For it to be proven, one must show that the relation between temperature and crime is stronger than between time of the year and crime (as well as region and crime - yes, south regions of US are more criminal and warmer, but there is no proof that one is related to another), that is the difference is outside the standard error (at least). The uncertainty calculation is omitted from paper and it is not clear if the resulting numbers are artefacts or statistically significant results. Any sort of cross-validation is also absent.
The methodology of data selection looks like cherry-picking as well (removing outliers is quite a controversial topic in statistics, and this probably is not the worst example of it, but if someone removes data from sample usually it means it doesn't support the theory).

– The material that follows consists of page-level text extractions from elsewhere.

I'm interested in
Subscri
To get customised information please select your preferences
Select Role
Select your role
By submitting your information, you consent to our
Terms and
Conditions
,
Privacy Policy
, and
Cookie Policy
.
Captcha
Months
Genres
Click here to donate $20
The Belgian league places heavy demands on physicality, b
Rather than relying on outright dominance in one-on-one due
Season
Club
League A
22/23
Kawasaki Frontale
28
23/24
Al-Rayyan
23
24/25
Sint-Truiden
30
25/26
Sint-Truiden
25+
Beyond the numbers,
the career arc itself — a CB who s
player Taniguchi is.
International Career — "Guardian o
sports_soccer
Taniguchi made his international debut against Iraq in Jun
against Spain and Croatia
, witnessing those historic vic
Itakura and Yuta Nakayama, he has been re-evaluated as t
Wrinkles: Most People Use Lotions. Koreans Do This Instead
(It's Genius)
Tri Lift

I take several final steps to clean the crime data. First, I drop all
county-by-year records in which U.S. Census estimates indicate that
the county had a population of fewer than 1,000 persons. Second, I
drop all county-by-year records in which zero crimes were reported in
all months, or in which weather data are missing for at least one
month. Third, I eliminate outliers (almost all of which appear to be
reporting errors) by dropping county-by-year observations in which the
crime rate in any month is greater than twice the value of the 99th
percentile crime rate for the entire sample. Finally, to minimize
problems with heteroskedasticity in the data, I drop counties in which
the mean crime rate is above the 99th percentile or below the 1st
percentile for the entire sample.
Moreover, crime rate plots by year (presented by the author) clearly show that the crime rate is going down since 90's while climate is slowly warming up. This is in direct contradiction with the conclusions of the paper.

All in all, while the general idea of the claim under investigation seems plausible, the methodology of this paper is far from drawing any robust conclusions. It lacks a few important steps which should be included in building any statistical forecasting model (fundamental model justification, variable selection, dealing with collinearity issues, cross-validation, uncertainty handling, etc.).